> _Task goal_
An exact copy of the lines from the one containing "Where does the" through the final line of the records is the only acceptable answer.

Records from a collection
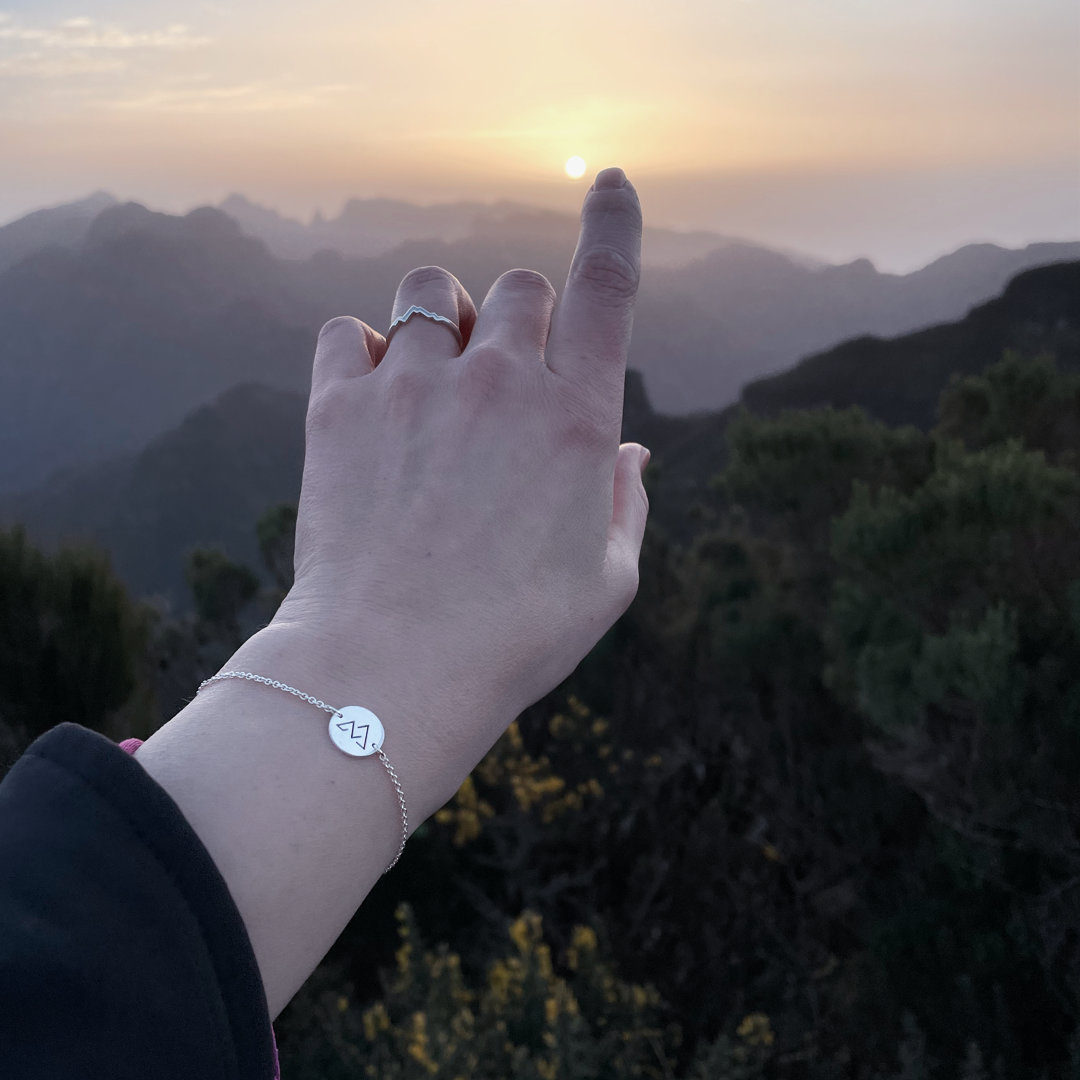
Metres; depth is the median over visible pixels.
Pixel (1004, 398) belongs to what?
shrub
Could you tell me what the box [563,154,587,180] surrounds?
sun
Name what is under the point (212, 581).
shrub
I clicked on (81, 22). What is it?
cloud
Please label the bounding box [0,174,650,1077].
person
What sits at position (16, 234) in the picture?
mountain range
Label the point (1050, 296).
hill
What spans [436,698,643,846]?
flowering shrub
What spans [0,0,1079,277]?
sky
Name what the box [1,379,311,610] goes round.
hill
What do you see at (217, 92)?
cloud
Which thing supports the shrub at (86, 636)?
on the ground
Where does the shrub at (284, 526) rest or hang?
on the ground
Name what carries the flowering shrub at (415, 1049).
on the ground
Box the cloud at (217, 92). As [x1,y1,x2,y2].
[105,83,352,112]
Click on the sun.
(574, 163)
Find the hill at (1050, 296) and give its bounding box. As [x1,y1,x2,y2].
[616,255,1079,526]
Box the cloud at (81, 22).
[0,16,207,73]
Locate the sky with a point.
(325, 192)
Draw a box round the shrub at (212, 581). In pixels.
[185,544,263,629]
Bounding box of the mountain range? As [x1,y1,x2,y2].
[0,189,1079,489]
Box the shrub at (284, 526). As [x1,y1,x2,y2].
[256,500,299,594]
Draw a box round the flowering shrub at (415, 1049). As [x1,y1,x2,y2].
[345,901,770,1077]
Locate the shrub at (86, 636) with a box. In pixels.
[0,526,153,755]
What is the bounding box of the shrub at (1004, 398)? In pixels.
[933,351,1079,460]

> _Output for this task_
Where does the shrub at (284, 526) rest or hang?
on the ground
Name what carries the flowering shrub at (415, 1049).
on the ground
Box the cloud at (217, 92). As [x1,y1,x2,y2].
[105,83,352,112]
Click on the sun.
(574, 163)
Find the hill at (1050, 296) and give its bounding box. As [x1,y1,x2,y2].
[616,255,1079,526]
Box the cloud at (81, 22).
[0,16,207,73]
Locate the sky with a point.
(325, 192)
Draw a box round the shrub at (212, 581). In pixels.
[185,544,263,629]
Bounding box of the mountain range? As [x1,y1,x2,y2].
[0,189,1079,489]
Box the shrub at (284, 526). As [x1,y1,x2,y2].
[256,500,299,594]
Draw a box round the flowering shrub at (415, 1049). As [x1,y1,x2,y2].
[345,901,770,1077]
Locate the shrub at (86, 636) with a box. In pixels.
[0,526,153,755]
What is the bounding box of the shrub at (1004, 398)? In pixels.
[933,351,1079,460]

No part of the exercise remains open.